#### [Exercise material]
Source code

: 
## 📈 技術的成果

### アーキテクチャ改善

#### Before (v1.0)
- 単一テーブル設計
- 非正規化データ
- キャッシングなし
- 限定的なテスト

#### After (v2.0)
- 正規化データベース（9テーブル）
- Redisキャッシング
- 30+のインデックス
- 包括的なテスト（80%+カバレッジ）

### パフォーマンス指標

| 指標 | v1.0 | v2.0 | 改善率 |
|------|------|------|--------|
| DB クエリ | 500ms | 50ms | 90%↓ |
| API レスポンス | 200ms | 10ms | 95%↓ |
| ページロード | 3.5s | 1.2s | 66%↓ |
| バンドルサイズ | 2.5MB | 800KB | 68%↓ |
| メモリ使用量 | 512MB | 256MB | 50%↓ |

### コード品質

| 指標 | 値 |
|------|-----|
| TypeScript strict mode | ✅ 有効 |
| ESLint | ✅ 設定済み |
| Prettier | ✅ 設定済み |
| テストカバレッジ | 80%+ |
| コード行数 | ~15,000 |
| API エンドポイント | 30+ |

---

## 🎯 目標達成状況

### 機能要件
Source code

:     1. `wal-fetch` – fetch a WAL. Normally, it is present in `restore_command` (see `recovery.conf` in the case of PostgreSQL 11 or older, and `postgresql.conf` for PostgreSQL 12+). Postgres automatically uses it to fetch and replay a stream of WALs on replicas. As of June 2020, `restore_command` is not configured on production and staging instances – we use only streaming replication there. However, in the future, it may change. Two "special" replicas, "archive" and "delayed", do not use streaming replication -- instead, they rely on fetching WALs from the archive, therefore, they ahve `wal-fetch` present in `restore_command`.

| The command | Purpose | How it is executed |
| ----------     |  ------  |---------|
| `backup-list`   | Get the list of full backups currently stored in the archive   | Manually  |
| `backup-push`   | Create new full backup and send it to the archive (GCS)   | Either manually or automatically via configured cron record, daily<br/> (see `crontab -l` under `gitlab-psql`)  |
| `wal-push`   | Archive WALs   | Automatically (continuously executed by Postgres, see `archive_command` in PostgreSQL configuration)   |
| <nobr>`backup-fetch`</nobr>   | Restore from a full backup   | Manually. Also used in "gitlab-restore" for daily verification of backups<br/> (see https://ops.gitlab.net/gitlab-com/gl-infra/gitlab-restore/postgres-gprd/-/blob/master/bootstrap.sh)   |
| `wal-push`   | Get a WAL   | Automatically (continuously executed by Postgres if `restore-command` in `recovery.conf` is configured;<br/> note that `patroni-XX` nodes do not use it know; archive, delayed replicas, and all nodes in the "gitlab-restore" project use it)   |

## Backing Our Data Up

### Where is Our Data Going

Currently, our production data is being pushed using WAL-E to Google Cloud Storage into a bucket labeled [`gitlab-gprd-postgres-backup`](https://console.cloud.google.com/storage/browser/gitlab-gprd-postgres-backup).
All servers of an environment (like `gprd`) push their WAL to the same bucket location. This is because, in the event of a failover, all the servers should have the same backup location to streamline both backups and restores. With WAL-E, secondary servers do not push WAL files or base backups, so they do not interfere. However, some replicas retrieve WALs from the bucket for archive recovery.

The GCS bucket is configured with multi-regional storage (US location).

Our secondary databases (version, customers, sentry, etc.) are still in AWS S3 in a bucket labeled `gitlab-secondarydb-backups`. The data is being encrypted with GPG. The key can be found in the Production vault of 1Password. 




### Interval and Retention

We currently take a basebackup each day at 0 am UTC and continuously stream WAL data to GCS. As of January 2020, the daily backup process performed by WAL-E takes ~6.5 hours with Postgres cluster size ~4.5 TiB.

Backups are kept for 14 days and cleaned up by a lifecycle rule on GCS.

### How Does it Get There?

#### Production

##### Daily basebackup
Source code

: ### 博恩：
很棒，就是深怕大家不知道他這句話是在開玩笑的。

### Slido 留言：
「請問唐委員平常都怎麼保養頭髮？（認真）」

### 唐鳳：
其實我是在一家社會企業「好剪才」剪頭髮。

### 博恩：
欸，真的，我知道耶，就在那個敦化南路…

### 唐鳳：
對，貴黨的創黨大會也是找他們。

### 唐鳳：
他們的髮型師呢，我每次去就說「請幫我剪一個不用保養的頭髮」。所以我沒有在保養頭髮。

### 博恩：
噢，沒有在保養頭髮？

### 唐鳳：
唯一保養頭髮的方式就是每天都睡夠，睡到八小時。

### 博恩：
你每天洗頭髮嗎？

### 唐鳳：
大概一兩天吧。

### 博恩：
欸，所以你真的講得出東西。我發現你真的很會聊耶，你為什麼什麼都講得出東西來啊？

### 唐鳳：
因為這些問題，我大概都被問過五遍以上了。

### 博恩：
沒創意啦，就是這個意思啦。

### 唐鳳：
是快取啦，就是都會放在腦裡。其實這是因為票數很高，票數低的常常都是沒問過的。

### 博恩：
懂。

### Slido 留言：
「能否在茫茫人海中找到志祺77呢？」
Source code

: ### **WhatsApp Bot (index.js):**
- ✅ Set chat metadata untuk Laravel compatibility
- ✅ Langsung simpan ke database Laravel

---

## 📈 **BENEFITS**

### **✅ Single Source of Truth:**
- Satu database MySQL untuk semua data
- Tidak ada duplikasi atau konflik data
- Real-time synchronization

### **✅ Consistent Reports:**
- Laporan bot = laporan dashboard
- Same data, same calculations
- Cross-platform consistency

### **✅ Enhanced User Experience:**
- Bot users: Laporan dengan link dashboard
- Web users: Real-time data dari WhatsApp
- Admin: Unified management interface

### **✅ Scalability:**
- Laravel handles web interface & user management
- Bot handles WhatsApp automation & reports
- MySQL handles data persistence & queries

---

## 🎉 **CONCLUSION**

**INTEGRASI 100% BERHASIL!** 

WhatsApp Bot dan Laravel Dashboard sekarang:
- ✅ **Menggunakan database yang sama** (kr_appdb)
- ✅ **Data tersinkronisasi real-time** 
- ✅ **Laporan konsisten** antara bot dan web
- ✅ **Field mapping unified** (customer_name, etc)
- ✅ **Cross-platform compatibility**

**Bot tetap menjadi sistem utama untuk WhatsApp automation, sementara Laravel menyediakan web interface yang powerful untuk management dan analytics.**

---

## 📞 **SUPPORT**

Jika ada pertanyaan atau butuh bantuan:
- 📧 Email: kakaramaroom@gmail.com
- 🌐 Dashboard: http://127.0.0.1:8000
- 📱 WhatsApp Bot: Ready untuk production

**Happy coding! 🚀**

#### [Written task]
Restate the records from above exactly as they read.

#### [Answer]
Source code

: 
## 📈 技術的成果

### アーキテクチャ改善

#### Before (v1.0)
- 単一テーブル設計
- 非正規化データ
- キャッシングなし
- 限定的なテスト

#### After (v2.0)
- 正規化データベース（9テーブル）
- Redisキャッシング
- 30+のインデックス
- 包括的なテスト（80%+カバレッジ）

### パフォーマンス指標

| 指標 | v1.0 | v2.0 | 改善率 |
|------|------|------|--------|
| DB クエリ | 500ms | 50ms | 90%↓ |
| API レスポンス | 200ms | 10ms | 95%↓ |
| ページロード | 3.5s | 1.2s | 66%↓ |
| バンドルサイズ | 2.5MB | 800KB | 68%↓ |
| メモリ使用量 | 512MB | 256MB | 50%↓ |

### コード品質

| 指標 | 値 |
|------|-----|
| TypeScript strict mode | ✅ 有効 |
| ESLint | ✅ 設定済み |
| Prettier | ✅ 設定済み |
| テストカバレッジ | 80%+ |
| コード行数 | ~15,000 |
| API エンドポイント | 30+ |

---

## 🎯 目標達成状況

### 機能要件
Source code

:     1. `wal-fetch` – fetch a WAL. Normally, it is present in `restore_command` (see `recovery.conf` in the case of PostgreSQL 11 or older, and `postgresql.conf` for PostgreSQL 12+). Postgres automatically uses it to fetch and replay a stream of WALs on replicas. As of June 2020, `restore_command` is not configured on production and staging instances – we use only streaming replication there. However, in the future, it may change. Two "special" replicas, "archive" and "delayed", do not use streaming replication -- instead, they rely on fetching WALs from the archive, therefore, they ahve `wal-fetch` present in `restore_command`.

| The command | Purpose | How it is executed |
| ----------     |  ------  |---------|
| `backup-list`   | Get the list of full backups currently stored in the archive   | Manually  |
| `backup-push`   | Create new full backup and send it to the archive (GCS)   | Either manually or automatically via configured cron record, daily<br/> (see `crontab -l` under `gitlab-psql`)  |
| `wal-push`   | Archive WALs   | Automatically (continuously executed by Postgres, see `archive_command` in PostgreSQL configuration)   |
| <nobr>`backup-fetch`</nobr>   | Restore from a full backup   | Manually. Also used in "gitlab-restore" for daily verification of backups<br/> (see https://ops.gitlab.net/gitlab-com/gl-infra/gitlab-restore/postgres-gprd/-/blob/master/bootstrap.sh)   |
| `wal-push`   | Get a WAL   | Automatically (continuously executed by Postgres if `restore-command` in `recovery.conf` is configured;<br/> note that `patroni-XX` nodes do not use it know; archive, delayed replicas, and all nodes in the "gitlab-restore" project use it)   |

## Backing Our Data Up

### Where is Our Data Going

Currently, our production data is being pushed using WAL-E to Google Cloud Storage into a bucket labeled [`gitlab-gprd-postgres-backup`](https://console.cloud.google.com/storage/browser/gitlab-gprd-postgres-backup).
All servers of an environment (like `gprd`) push their WAL to the same bucket location. This is because, in the event of a failover, all the servers should have the same backup location to streamline both backups and restores. With WAL-E, secondary servers do not push WAL files or base backups, so they do not interfere. However, some replicas retrieve WALs from the bucket for archive recovery.

The GCS bucket is configured with multi-regional storage (US location).

Our secondary databases (version, customers, sentry, etc.) are still in AWS S3 in a bucket labeled `gitlab-secondarydb-backups`. The data is being encrypted with GPG. The key can be found in the Production vault of 1Password. 




### Interval and Retention

We currently take a basebackup each day at 0 am UTC and continuously stream WAL data to GCS. As of January 2020, the daily backup process performed by WAL-E takes ~6.5 hours with Postgres cluster size ~4.5 TiB.

Backups are kept for 14 days and cleaned up by a lifecycle rule on GCS.

### How Does it Get There?

#### Production

##### Daily basebackup
Source code

: ### 博恩：
很棒，就是深怕大家不知道他這句話是在開玩笑的。

### Slido 留言：
「請問唐委員平常都怎麼保養頭髮？（認真）」

### 唐鳳：
其實我是在一家社會企業「好剪才」剪頭髮。

### 博恩：
欸，真的，我知道耶，就在那個敦化南路…

### 唐鳳：
對，貴黨的創黨大會也是找他們。

### 唐鳳：
他們的髮型師呢，我每次去就說「請幫我剪一個不用保養的頭髮」。所以我沒有在保養頭髮。

### 博恩：
噢，沒有在保養頭髮？

### 唐鳳：
唯一保養頭髮的方式就是每天都睡夠，睡到八小時。

### 博恩：
你每天洗頭髮嗎？

### 唐鳳：
大概一兩天吧。

### 博恩：
欸，所以你真的講得出東西。我發現你真的很會聊耶，你為什麼什麼都講得出東西來啊？

### 唐鳳：
因為這些問題，我大概都被問過五遍以上了。

### 博恩：
沒創意啦，就是這個意思啦。

### 唐鳳：
是快取啦，就是都會放在腦裡。其實這是因為票數很高，票數低的常常都是沒問過的。

### 博恩：
懂。

### Slido 留言：
「能否在茫茫人海中找到志祺77呢？」
Source code

: ### **WhatsApp Bot (index.js):**
- ✅ Set chat metadata untuk Laravel compatibility
- ✅ Langsung simpan ke database Laravel

---

## 📈 **BENEFITS**

### **✅ Single Source of Truth:**
- Satu database MySQL untuk semua data
- Tidak ada duplikasi atau konflik data
- Real-time synchronization

### **✅ Consistent Reports:**
- Laporan bot = laporan dashboard
- Same data, same calculations
- Cross-platform consistency

### **✅ Enhanced User Experience:**
- Bot users: Laporan dengan link dashboard
- Web users: Real-time data dari WhatsApp
- Admin: Unified management interface

### **✅ Scalability:**
- Laravel handles web interface & user management
- Bot handles WhatsApp automation & reports
- MySQL handles data persistence & queries

---

## 🎉 **CONCLUSION**

**INTEGRASI 100% BERHASIL!** 

WhatsApp Bot dan Laravel Dashboard sekarang:
- ✅ **Menggunakan database yang sama** (kr_appdb)
- ✅ **Data tersinkronisasi real-time** 
- ✅ **Laporan konsisten** antara bot dan web
- ✅ **Field mapping unified** (customer_name, etc)
- ✅ **Cross-platform compatibility**

**Bot tetap menjadi sistem utama untuk WhatsApp automation, sementara Laravel menyediakan web interface yang powerful untuk management dan analytics.**

---

## 📞 **SUPPORT**

Jika ada pertanyaan atau butuh bantuan:
- 📧 Email: kakaramaroom@gmail.com
- 🌐 Dashboard: http://127.0.0.1:8000
- 📱 WhatsApp Bot: Ready untuk production

**Happy coding! 🚀**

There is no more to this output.